• Task
Report each line of the listing below that holds "vehicle".

###

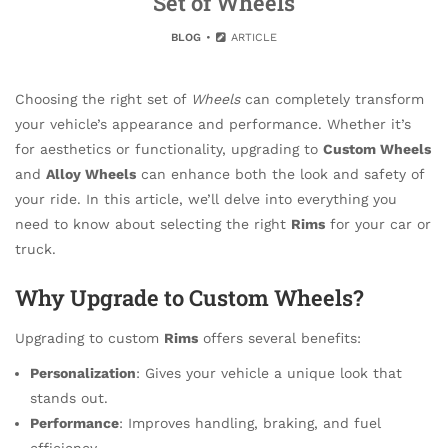
Set of Wheels
BLOG
ARTICLE
Choosing the right set of
Wheels
can completely transform
your vehicle’s appearance and performance. Whether it’s
for aesthetics or functionality, upgrading to
Custom Wheels
and
Alloy Wheels
can enhance both the look and safety of
your ride. In this article, we’ll delve into everything you
need to know about selecting the right
Rims
for your car or
truck.
Why Upgrade to Custom Wheels?
Upgrading to custom
Rims
offers several benefits:
Personalization
: Gives your vehicle a unique look that
stands out.
Performance
: Improves handling, braking, and fuel
efficiency.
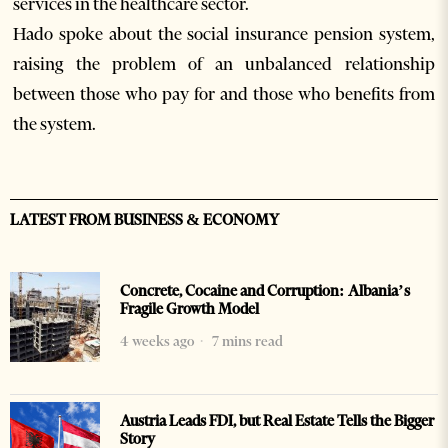
services in the healthcare sector.
Hado spoke about the social insurance pension system,
raising the problem of an unbalanced relationship
between those who pay for and those who benefits from
the system.
LATEST FROM BUSINESS & ECONOMY
Concrete, Cocaine and Corruption: Albania’s
Fragile Growth Model
4 weeks ago
7 mins read
Austria Leads FDI, but Real Estate Tells the Bigger
Story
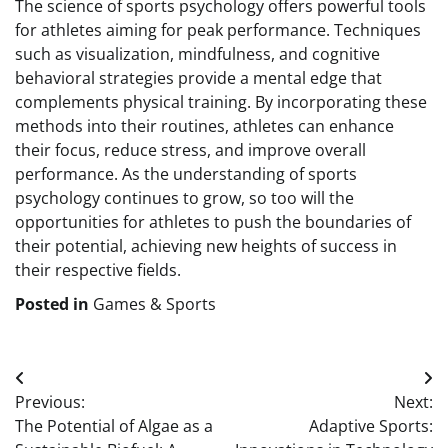
The science of sports psychology offers powerful tools
for athletes aiming for peak performance. Techniques
such as visualization, mindfulness, and cognitive
behavioral strategies provide a mental edge that
complements physical training. By incorporating these
methods into their routines, athletes can enhance
their focus, reduce stress, and improve overall
performance. As the understanding of sports
psychology continues to grow, so too will the
opportunities for athletes to push the boundaries of
their potential, achieving new heights of success in
their respective fields.
Posted in
Games & Sports
Post
Previous:
Next:
navigation
The Potential of Algae as a
Adaptive Sports:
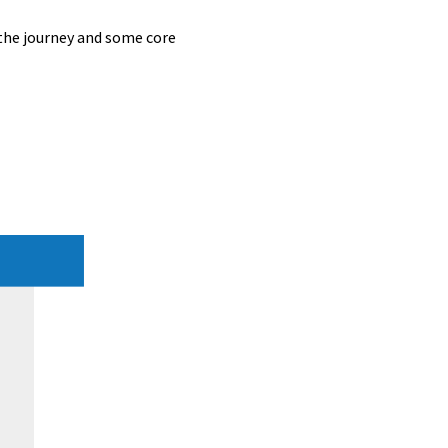
 the journey and some core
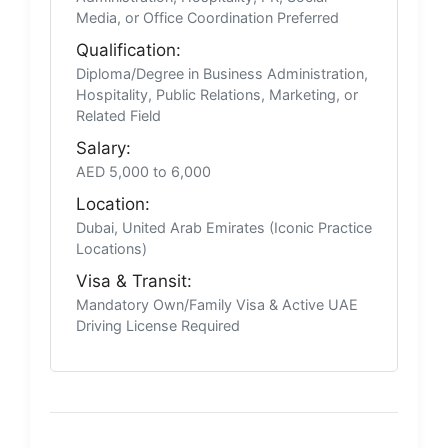
Media, or Office Coordination Preferred
Qualification:
Diploma/Degree in Business Administration,
Hospitality, Public Relations, Marketing, or
Related Field
Salary:
AED 5,000 to 6,000
Location:
Dubai, United Arab Emirates (Iconic Practice
Locations)
Visa & Transit:
Mandatory Own/Family Visa & Active UAE
Driving License Required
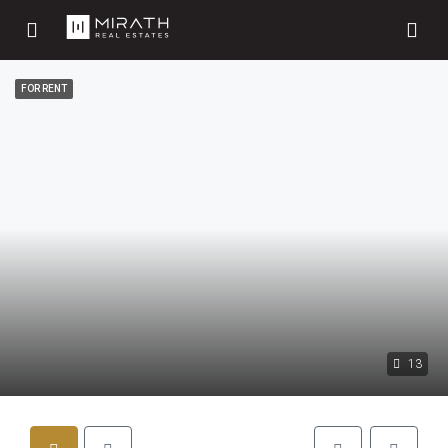
FOR RENT
13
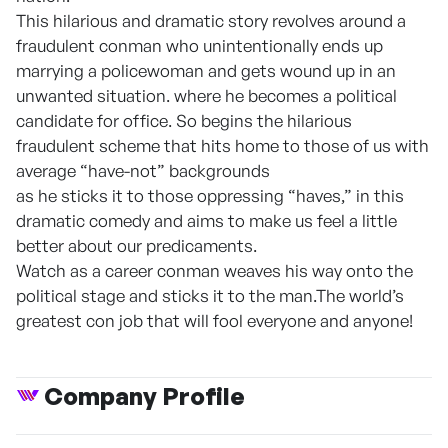
This hilarious and dramatic story revolves around a
fraudulent conman who unintentionally ends up
marrying a policewoman and gets wound up in an
unwanted situation. where he becomes a political
candidate for office. So begins the hilarious
fraudulent scheme that hits home to those of us with
average “have-not” backgrounds
as he sticks it to those oppressing “haves,” in this
dramatic comedy and aims to make us feel a little
better about our predicaments.
Watch as a career conman weaves his way onto the
political stage and sticks it to the man.The world’s
greatest con job that will fool everyone and anyone!
Company Profile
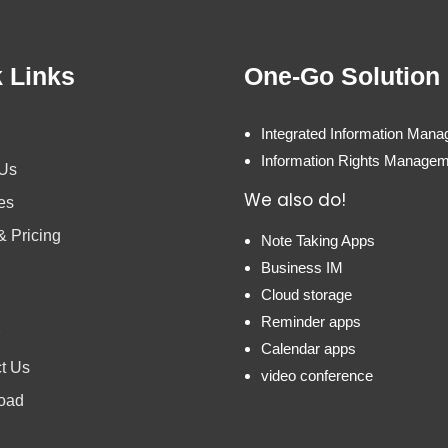
 Links
One-Go Solution
Integrated Information Man
Information Rights Manage
 Us
We also do!
es
& Pricing
Note Taking Apps
Business IM
Cloud storage
Reminder apps
Calendar apps
t Us
video conference
oad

###

• Result for this exercise
your vehicle’s appearance and performance. Whether it’s
: Gives your vehicle a unique look that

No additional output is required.